* **What to do**
Would you write out every record that follows exactly, with the pictures left out?

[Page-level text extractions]
- Opening Delimiter -
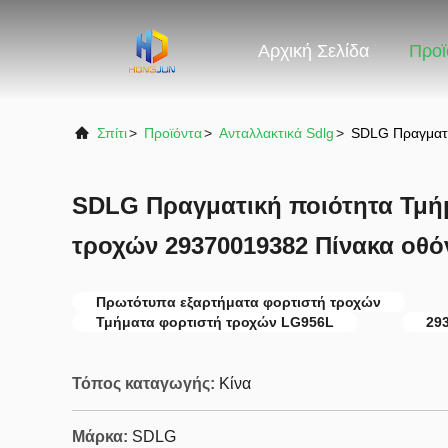
Αρχική Σελίδα
Προϊ
Σπίτι
>
Προϊόντα
>
Ανταλλακτικά Sdlg
>
SDLG Πραγματι
SDLG Πραγματική ποιότητα Τμή
τροχών 29370019382 Πίνακα οθό
Πρωτότυπα εξαρτήματα φορτιστή τροχών
Τμήματα φορτιστή τροχών LG956L
29
Τόπος καταγωγής:
Κίνα
Μάρκα:
SDLG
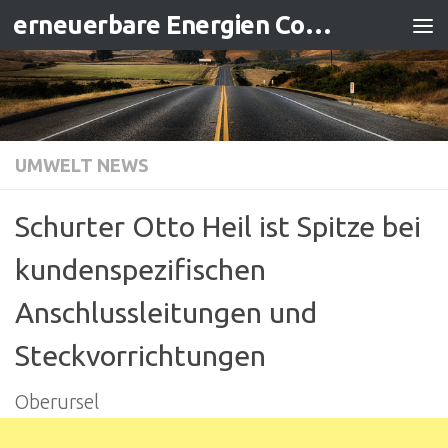
erneuerbare Energien Contracting
Zum Inhalt springen
UMWELT NEWS
Schurter Otto Heil ist Spitze bei
kundenspezifischen
Anschlussleitungen und
Steckvorrichtungen
Oberursel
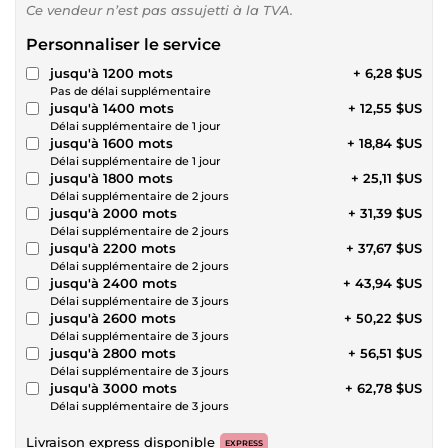
Ce vendeur n’est pas assujetti à la TVA.
Personnaliser le service
jusqu'à 1200 mots
+ 6,28 $US
Pas de délai supplémentaire
jusqu'à 1400 mots
+ 12,55 $US
Délai supplémentaire de 1 jour
jusqu'à 1600 mots
+ 18,84 $US
Délai supplémentaire de 1 jour
jusqu'à 1800 mots
+ 25,11 $US
Délai supplémentaire de 2 jours
jusqu'à 2000 mots
+ 31,39 $US
Délai supplémentaire de 2 jours
jusqu'à 2200 mots
+ 37,67 $US
Délai supplémentaire de 2 jours
jusqu'à 2400 mots
+ 43,94 $US
Délai supplémentaire de 3 jours
jusqu'à 2600 mots
+ 50,22 $US
Délai supplémentaire de 3 jours
jusqu'à 2800 mots
+ 56,51 $US
Délai supplémentaire de 3 jours
jusqu'à 3000 mots
+ 62,78 $US
Délai supplémentaire de 3 jours
Livraison express disponible
EXPRESS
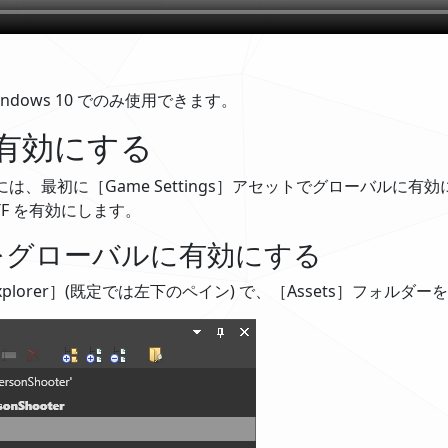
indows 10 でのみ使用できます。
を有効にする
るには、最初に［Game Settings］アセットでグローバルに
TF を有効にします。
TF をグローバルに有効にする
n explorer］(既定では左下のペイン) で、［Assets］フォル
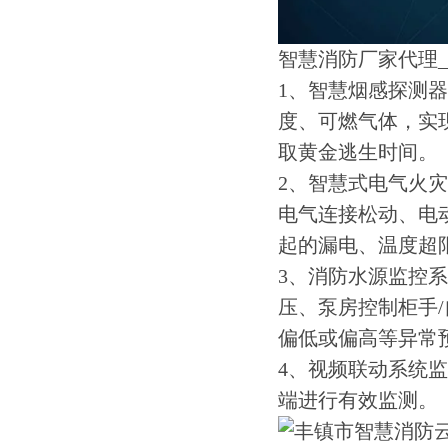
智慧消防厂家代理_
1、智慧烟感探测
度、可燃气体，实
取黄金逃生时间。
2、智慧式电气火
电气连接松动、电
起的漏电、温度超
3、消防水源监控
压、泵房控制柜手
偏低或偏高等异常
4、视频联动系统
端进行有效监测。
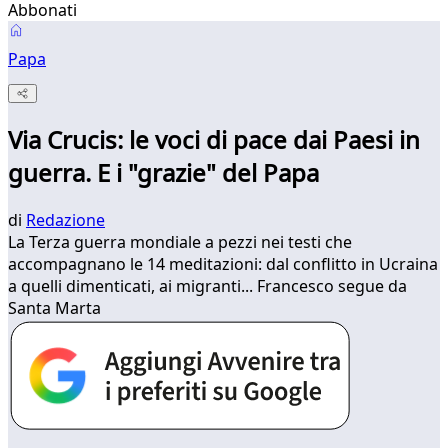
Abbonati
Papa
Via Crucis: le voci di pace dai Paesi in
guerra. E i "grazie" del Papa
di
Redazione
La Terza guerra mondiale a pezzi nei testi che
accompagnano le 14 meditazioni: dal conflitto in Ucraina
a quelli dimenticati, ai migranti... Francesco segue da
Santa Marta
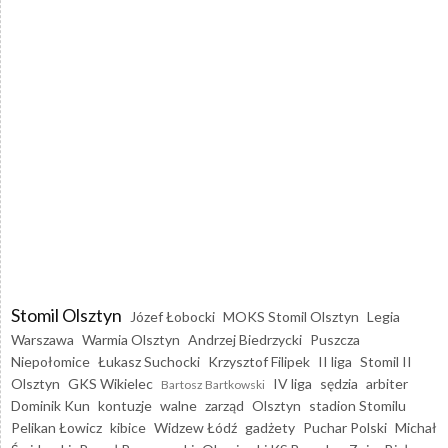
Stomil Olsztyn
Józef Łobocki
MOKS Stomil Olsztyn
Legia
Warszawa
Warmia Olsztyn
Andrzej Biedrzycki
Puszcza
Niepołomice
Łukasz Suchocki
Krzysztof Filipek
II liga
Stomil II
Olsztyn
GKS Wikielec
IV liga
sędzia
arbiter
Bartosz Bartkowski
Dominik Kun
kontuzje
walne
zarząd
Olsztyn
stadion Stomilu
Pelikan Łowicz
kibice
Widzew Łódź
gadżety
Puchar Polski
Michał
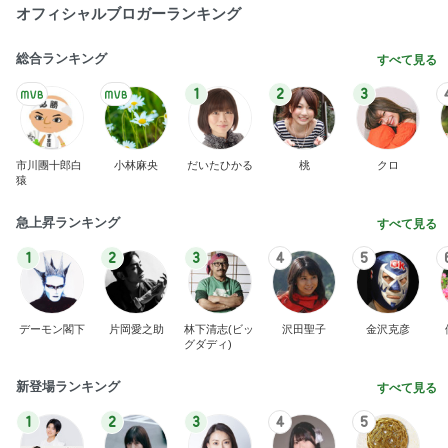
オフィシャルブロガーランキング
総合ランキング
すべて見る
1
2
3
市川團十郎白
小林麻央
だいたひかる
桃
クロ
猿
急上昇ランキング
すべて見る
1
2
3
4
5
デーモン閣下
片岡愛之助
林下清志(ビッ
沢田聖子
金沢克彦
グダディ)
新登場ランキング
すべて見る
1
2
3
4
5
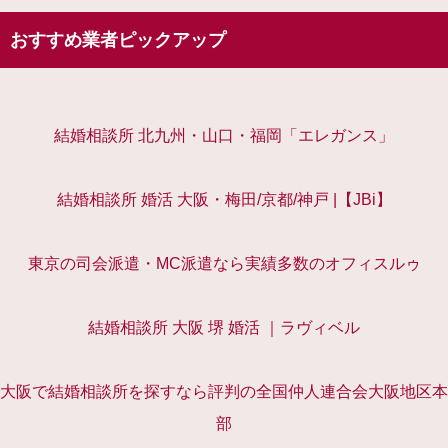
おすすめ業者ピックアップ
結婚相談所 北九州・山口・福岡「エレガンス」
結婚相談所 婚活 大阪・梅田/京都/神戸 |【JBi】
東京の司会派遣・MC派遣なら実績多数のオフィスルゥ
結婚相談所 大阪 堺 婚活 ｜ラヴィベル
大阪で結婚相談所を探すなら評判の全国仲人連合会大阪地区本
部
- Closing Delimiter -
* **Written answer**
Αρχική Σελίδα
Προϊ
Σπίτι
>
Προϊόντα
>
Ανταλλακτικά Sdlg
>
SDLG Πραγματι
SDLG Πραγματική ποιότητα Τμή
τροχών 29370019382 Πίνακα οθό
Πρωτότυπα εξαρτήματα φορτιστή τροχών
Τμήματα φορτιστή τροχών LG956L
29
Τόπος καταγωγής:
Κίνα
Μάρκα:
SDLG
erneuerbare Energien Contracting
Zum Inhalt springen
UMWELT NEWS
Schurter Otto Heil ist Spitze bei
kundenspezifischen
Anschlussleitungen und
Steckvorrichtungen
Oberursel
Ce vendeur n’est pas assujetti à la TVA.
Personnaliser le service
jusqu'à 1200 mots
+ 6,28 $US
Pas de délai supplémentaire
jusqu'à 1400 mots
+ 12,55 $US
Délai supplémentaire de 1 jour
jusqu'à 1600 mots
+ 18,84 $US
Délai supplémentaire de 1 jour
jusqu'à 1800 mots
+ 25,11 $US
Délai supplémentaire de 2 jours
jusqu'à 2000 mots
+ 31,39 $US
Délai supplémentaire de 2 jours
jusqu'à 2200 mots
+ 37,67 $US
Délai supplémentaire de 2 jours
jusqu'à 2400 mots
+ 43,94 $US
Délai supplémentaire de 3 jours
jusqu'à 2600 mots
+ 50,22 $US
Délai supplémentaire de 3 jours
jusqu'à 2800 mots
+ 56,51 $US
Délai supplémentaire de 3 jours
jusqu'à 3000 mots
+ 62,78 $US
Délai supplémentaire de 3 jours
Livraison express disponible
EXPRESS
indows 10 でのみ使用できます。
を有効にする
るには、最初に［Game Settings］アセットでグローバルに
TF を有効にします。
TF をグローバルに有効にする
n explorer］(既定では左下のペイン) で、［Assets］フォル
智慧消防厂家代理_
1、智慧烟感探测
度、可燃气体，实
取黄金逃生时间。
2、智慧式电气火
电气连接松动、电
起的漏电、温度超
3、消防水源监控
压、泵房控制柜手
偏低或偏高等异常
4、视频联动系统
端进行有效监测。
Abbonati
Papa
Via Crucis: le voci di pace dai Paesi in
guerra. E i "grazie" del Papa
di
Redazione
La Terza guerra mondiale a pezzi nei testi che
accompagnano le 14 meditazioni: dal conflitto in Ucraina
a quelli dimenticati, ai migranti... Francesco segue da
Santa Marta
Stomil Olsztyn
Józef Łobocki
MOKS Stomil Olsztyn
Legia
Warszawa
Warmia Olsztyn
Andrzej Biedrzycki
Puszcza
Niepołomice
Łukasz Suchocki
Krzysztof Filipek
II liga
Stomil II
Olsztyn
GKS Wikielec
IV liga
sędzia
arbiter
Bartosz Bartkowski
Dominik Kun
kontuzje
walne
zarząd
Olsztyn
stadion Stomilu
Pelikan Łowicz
kibice
Widzew Łódź
gadżety
Puchar Polski
Michał
オフィシャルブロガーランキング
総合ランキング
すべて見る
1
2
3
市川團十郎白
小林麻央
だいたひかる
桃
クロ
猿
急上昇ランキング
すべて見る
1
2
3
4
5
デーモン閣下
片岡愛之助
林下清志(ビッ
沢田聖子
金沢克彦
グダディ)
新登場ランキング
すべて見る
1
2
3
4
5
おすすめ業者ピックアップ
結婚相談所 北九州・山口・福岡「エレガンス」
結婚相談所 婚活 大阪・梅田/京都/神戸 |【JBi】
東京の司会派遣・MC派遣なら実績多数のオフィスルゥ
結婚相談所 大阪 堺 婚活 ｜ラヴィベル
大阪で結婚相談所を探すなら評判の全国仲人連合会大阪地区本
部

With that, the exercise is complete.